TASKS TO PERFORM
**1.** List every connector size or variant that the HDMI and DisplayPort article names for the two standards.
**2.** Pick up the HDMI and DisplayPort article right after its final sentence and keep writing.

PASSAGE

HDMI is a commonly known interface in consumer electronics. DisplayPort is less common, but there are still plenty of devices with it onboard and the new 2.0 standard makes it more appealing. These two video/audio standards are similar but different so we've outlined what types you can get and how they compare.

Types of connector

When it comes to DisplayPort and HDMI cables and connectors, there are different types and sizes. It's not a one-size-fits-all situation.

HDMI connectors

On the HDMI side of the fence, you'll find three main variations, each with 19 pins: The standard size (Type A) commonly found on TVs, projectors, set-top boxes and laptops; a smaller edition is called mini-HDMI (Type B) and will be mainly found on some laptops and tablets; the smallest is micro-HDMI (Type C) found on devices like tablets and smartphones.

Follow the links below to find each type of HDMI cable on Amazon:

HDMI port types and sizes

DisplayPort connectors

Meanwhile, DisplayPort is available in just two main sizes and has 20 pins. Like HDMI, there is the full-size version but only one smaller alternative which is called Mini DisplayPort (made by Apple) and is the same physical port as Thunderbolt.

DisplayPort cable

It's worth noting that some devices come with both DisplayPort and HMDI ports rather than just offering one.

Resolution, picture quality and bandwidth

DisplayPort 1.4a (pretty much the same as 1.4 from 2016) is the most common version and has a bandwidth of 25.92Gbps and can support 8K UHD (7680 × 4320) at 60 Hz or 4K UHD (3840 x 2160) at 120Hz with HDR support.

Originally supposed to arrive in 2017, DisplayPort 2.0 is finally here and provides quite a leap compare to 1.4a. The maximum bandwidth gets pushed to 77.4Gbps (up from 25.92Gbps), 4K HDR resolutions now get boosted to a peak of 144Hz and the top resolution for a single display is 16K (15360 x 8460 pixels) running at 60Hz.

That's three 4K displays simultaneously at at 90Hz, or two 8K displays at 120Hz. It's also backward compatible as you might expect.

The downside of DisplayPort is still that it doesn't support ethernet data, and the standard doesn't have an audio return channel. However, it is capable of multiple video outputs which means more than one display. See also: How to connect two displays to a laptop with one DisplayPort connector.

Stored records

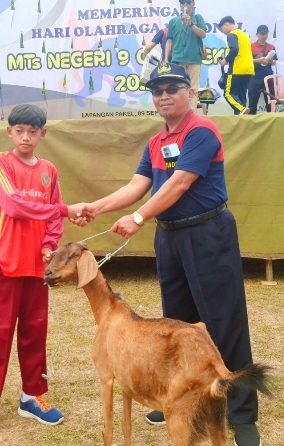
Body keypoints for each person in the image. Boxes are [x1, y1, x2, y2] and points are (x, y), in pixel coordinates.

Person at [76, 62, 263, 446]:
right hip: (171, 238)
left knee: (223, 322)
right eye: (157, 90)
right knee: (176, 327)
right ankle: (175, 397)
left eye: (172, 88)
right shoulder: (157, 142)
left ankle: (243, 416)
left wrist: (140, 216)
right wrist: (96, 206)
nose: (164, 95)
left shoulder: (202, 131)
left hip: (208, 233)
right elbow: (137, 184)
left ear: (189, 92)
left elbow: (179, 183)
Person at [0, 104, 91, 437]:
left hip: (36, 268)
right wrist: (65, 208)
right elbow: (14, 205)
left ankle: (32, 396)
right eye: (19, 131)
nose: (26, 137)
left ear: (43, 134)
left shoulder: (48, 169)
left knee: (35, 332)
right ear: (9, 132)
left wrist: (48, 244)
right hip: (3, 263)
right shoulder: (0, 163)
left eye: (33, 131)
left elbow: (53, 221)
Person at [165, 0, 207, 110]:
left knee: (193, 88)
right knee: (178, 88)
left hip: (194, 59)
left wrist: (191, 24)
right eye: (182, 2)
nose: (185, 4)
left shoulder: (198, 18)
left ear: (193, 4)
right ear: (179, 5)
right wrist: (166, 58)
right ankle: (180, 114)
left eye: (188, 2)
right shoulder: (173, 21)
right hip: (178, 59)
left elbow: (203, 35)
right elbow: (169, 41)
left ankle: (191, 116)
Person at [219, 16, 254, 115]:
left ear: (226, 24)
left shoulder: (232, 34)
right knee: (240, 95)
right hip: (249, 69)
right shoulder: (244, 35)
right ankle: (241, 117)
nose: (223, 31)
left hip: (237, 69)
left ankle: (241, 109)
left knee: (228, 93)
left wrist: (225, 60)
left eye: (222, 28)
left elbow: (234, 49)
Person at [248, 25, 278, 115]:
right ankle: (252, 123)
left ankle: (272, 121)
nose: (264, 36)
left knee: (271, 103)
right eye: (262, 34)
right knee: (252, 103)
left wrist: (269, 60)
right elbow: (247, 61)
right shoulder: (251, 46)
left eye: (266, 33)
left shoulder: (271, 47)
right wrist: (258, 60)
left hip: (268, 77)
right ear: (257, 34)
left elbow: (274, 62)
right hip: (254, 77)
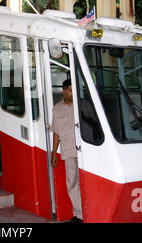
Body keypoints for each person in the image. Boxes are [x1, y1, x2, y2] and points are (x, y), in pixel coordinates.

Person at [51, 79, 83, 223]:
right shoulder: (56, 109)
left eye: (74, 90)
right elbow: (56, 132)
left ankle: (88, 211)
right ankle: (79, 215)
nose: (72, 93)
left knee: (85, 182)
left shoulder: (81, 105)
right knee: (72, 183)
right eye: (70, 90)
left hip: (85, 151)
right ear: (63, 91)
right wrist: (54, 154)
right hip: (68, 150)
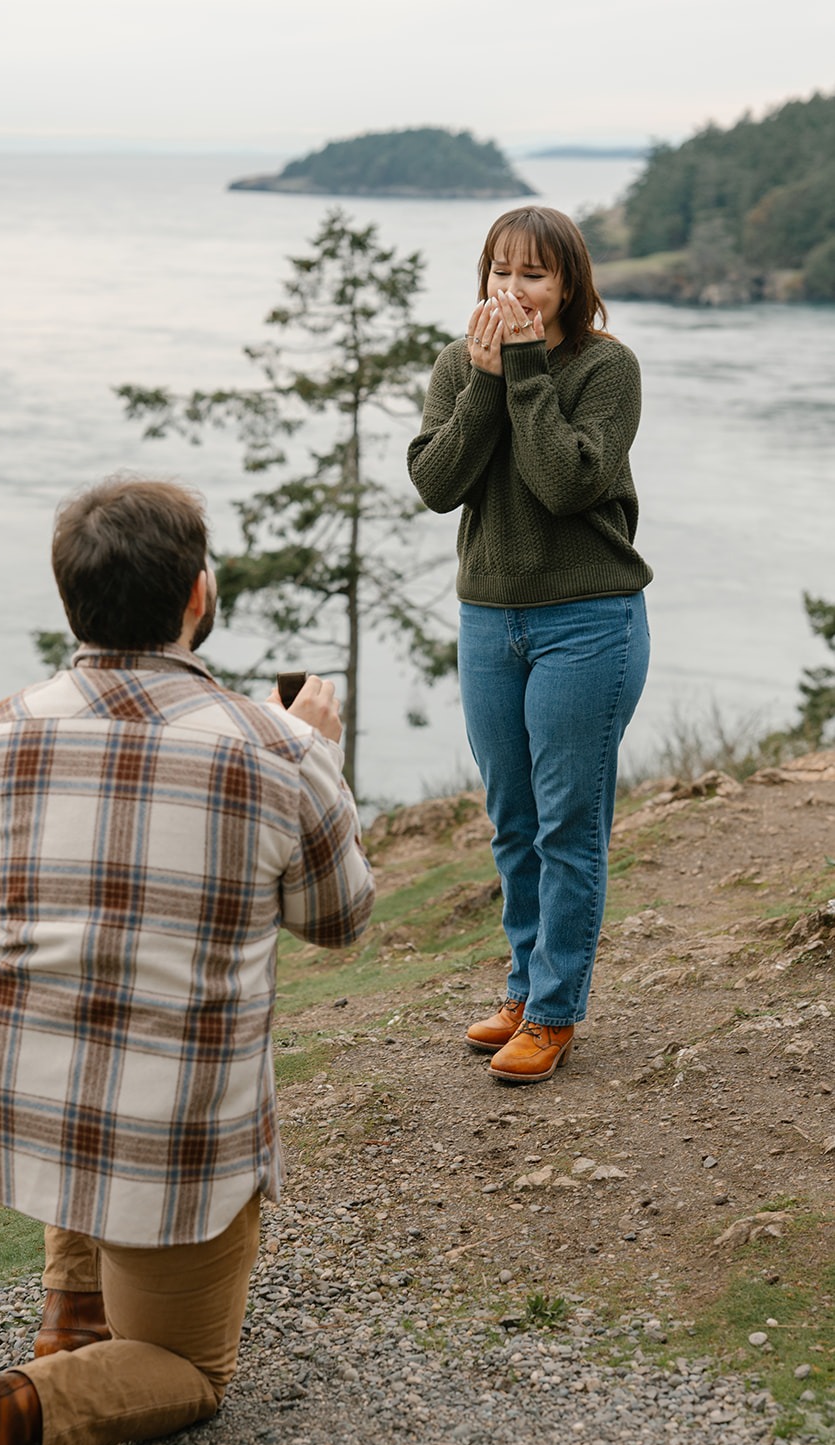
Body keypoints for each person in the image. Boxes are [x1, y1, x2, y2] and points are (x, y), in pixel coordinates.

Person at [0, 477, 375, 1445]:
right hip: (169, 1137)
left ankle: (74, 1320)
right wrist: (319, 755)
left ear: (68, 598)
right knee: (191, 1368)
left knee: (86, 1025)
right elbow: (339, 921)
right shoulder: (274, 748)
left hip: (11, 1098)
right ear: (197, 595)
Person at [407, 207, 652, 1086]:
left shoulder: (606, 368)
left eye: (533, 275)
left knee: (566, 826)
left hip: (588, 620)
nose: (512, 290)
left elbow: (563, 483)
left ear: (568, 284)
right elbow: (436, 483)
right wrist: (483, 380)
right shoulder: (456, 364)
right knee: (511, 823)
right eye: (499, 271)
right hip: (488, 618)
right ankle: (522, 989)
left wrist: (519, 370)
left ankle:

OUTPUTS FOR THE TASKS
**1.**
- Standard-size HDMI (Type A)
- Mini-HDMI (Type B)
- Micro-HDMI (Type C)
- Full-size DisplayPort
- Mini DisplayPort

**2.**
Meanwhile, HDMI version 1.4 is the most common at the moment. This supports the same 4K resolution as DisplayPort 1.2, but at just 30Hz (or 4096 x 2160 at 24Hz). HDMI 2.1 is the latest version and boosts the refresh rate to 120Hz as well as increases bandwidth from 18- to 48Gbps. The resolution is also up to 10K.

Unlike DisplayPort, all HDMI supports return audio and you can buy versions which include up to 100Mbps ethernet. The former means you can upstream audio to a device like an AV receiver if, for example, your TV gets broadcast TV but you don't want to hear the audio from the built-in speakers.

It also supported Consumer Electronics Control (CEC), a feature which lets users control enabled device with one remote control.


In terms of audio, there's really no difference as both the latest versions of HDMI and DisplayPort support digital audio at up to 24-bit and 192kHz.


Most HDMI cables are short (a metre or two) and if you want to cover a long distance you might need to use a signal booster or an 'active' cable which amplifies the signal itself. The HDMI standard doesn't specify a maximum length but it's much longer than DisplayPort at around 30m.

For DisplayPort, you can deliver 4K video over a length up to 2m using a passive cable. You can run a passive cable up to 15m but you'll be limited to 1080p (Full HD) resolution, as defined by the standard. In practice it should manage up to 2560 x 1600-pixel resolution over 5 metres without issue.